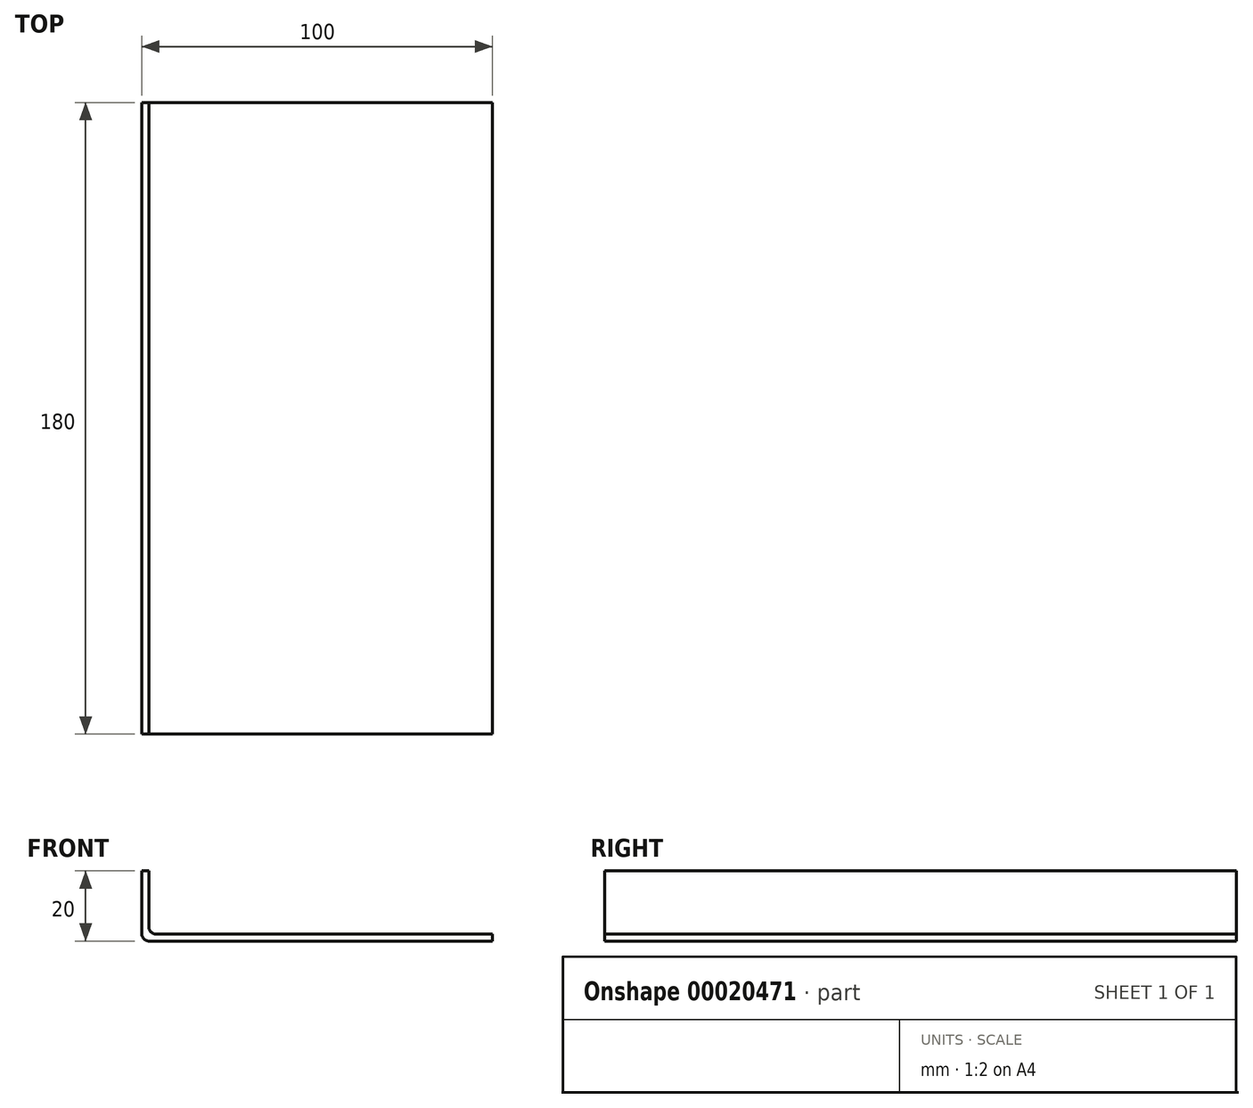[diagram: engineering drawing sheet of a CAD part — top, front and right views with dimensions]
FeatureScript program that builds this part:
annotation { "Feature Type Name" : "Feature", "Feature Type Description" : "" }
export const myFeature = defineFeature(function(context is Context, id is Id, definition is map)
    precondition{}
    {
        {
            var Q0;
            Q0=qCreatedBy(makeId("Front.planeOp"),FACE);
            var sketch = newSketch(context, id + "F0", { "sketchPlane" : qUnion([Q0])});
            skLineSegment(sketch, "E0", {"start": v(0, 0) * mm, "end": v(100, 0) * mm});
            skLineSegment(sketch, "E1", {"start": v(0, 0) * mm, "end": v(0, 20) * mm});
            skLineSegment(sketch, "E2", {"start": v(0, 20) * mm, "end": v(2, 20) * mm});
            skLineSegment(sketch, "E3", {"start": v(2, 20) * mm, "end": v(2, 2) * mm});
            skLineSegment(sketch, "E4", {"start": v(2, 2) * mm, "end": v(100, 2) * mm});
            skLineSegment(sketch, "E5", {"start": v(100, 2) * mm, "end": v(100, 0) * mm});
            skSolve(sketch);
        }
        {
            var Q0;
            Q0=makeQuery(id+"F0.imprint","IMPRINT",FACE,{"disambiguationData":[TD([[makeQuery(id+"F0.imprint","IMPRINT",EDGE,{"derivedFrom":sQuery(id+"F0.wireOp",EDGE,"E0")}),1.0]])]});
            extrude(context, id + "F1", {"entities" : qUnion([Q0]), "depth" : 180 * mm});
        }
        {
            var Q0;
            Q0=makeQuery(id+"F1.opExtrude","SWEPT_EDGE",EDGE,{"disambiguationData":[OSD([sQuery(id+"F0.wireOp",EDGE,"E3"),sQuery(id+"F0.wireOp",EDGE,"E4")])]});
            var Q1;
            Q1=makeQuery(id+"F1.opExtrude","SWEPT_EDGE",EDGE,{"disambiguationData":[OSD([sQuery(id+"F0.wireOp",EDGE,"E0"),sQuery(id+"F0.wireOp",EDGE,"E1")])]});
            fillet(context, id + "F2", {"entities" : qUnion([Q0, Q1]), "radius" : 2 * mm, "tangentPropagation" : true, "allowEdgeOverflow" : false});
        }
    });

▶ **Set exercise**
Rewrite the material, swapping "myFeature" for "angleBracket" and keeping everything else the same. Leave the picture out.

▶ **Task result**
[diagram: engineering drawing sheet of a CAD part — top, front and right views with dimensions]
FeatureScript program that builds this part:
annotation { "Feature Type Name" : "Feature", "Feature Type Description" : "" }
export const angleBracket = defineFeature(function(context is Context, id is Id, definition is map)
    precondition{}
    {
        {
            var Q0;
            Q0=qCreatedBy(makeId("Front.planeOp"),FACE);
            var sketch = newSketch(context, id + "F0", { "sketchPlane" : qUnion([Q0])});
            skLineSegment(sketch, "E0", {"start": v(0, 0) * mm, "end": v(100, 0) * mm});
            skLineSegment(sketch, "E1", {"start": v(0, 0) * mm, "end": v(0, 20) * mm});
            skLineSegment(sketch, "E2", {"start": v(0, 20) * mm, "end": v(2, 20) * mm});
            skLineSegment(sketch, "E3", {"start": v(2, 20) * mm, "end": v(2, 2) * mm});
            skLineSegment(sketch, "E4", {"start": v(2, 2) * mm, "end": v(100, 2) * mm});
            skLineSegment(sketch, "E5", {"start": v(100, 2) * mm, "end": v(100, 0) * mm});
            skSolve(sketch);
        }
        {
            var Q0;
            Q0=makeQuery(id+"F0.imprint","IMPRINT",FACE,{"disambiguationData":[TD([[makeQuery(id+"F0.imprint","IMPRINT",EDGE,{"derivedFrom":sQuery(id+"F0.wireOp",EDGE,"E0")}),1.0]])]});
            extrude(context, id + "F1", {"entities" : qUnion([Q0]), "depth" : 180 * mm});
        }
        {
            var Q0;
            Q0=makeQuery(id+"F1.opExtrude","SWEPT_EDGE",EDGE,{"disambiguationData":[OSD([sQuery(id+"F0.wireOp",EDGE,"E3"),sQuery(id+"F0.wireOp",EDGE,"E4")])]});
            var Q1;
            Q1=makeQuery(id+"F1.opExtrude","SWEPT_EDGE",EDGE,{"disambiguationData":[OSD([sQuery(id+"F0.wireOp",EDGE,"E0"),sQuery(id+"F0.wireOp",EDGE,"E1")])]});
            fillet(context, id + "F2", {"entities" : qUnion([Q0, Q1]), "radius" : 2 * mm, "tangentPropagation" : true, "allowEdgeOverflow" : false});
        }
    });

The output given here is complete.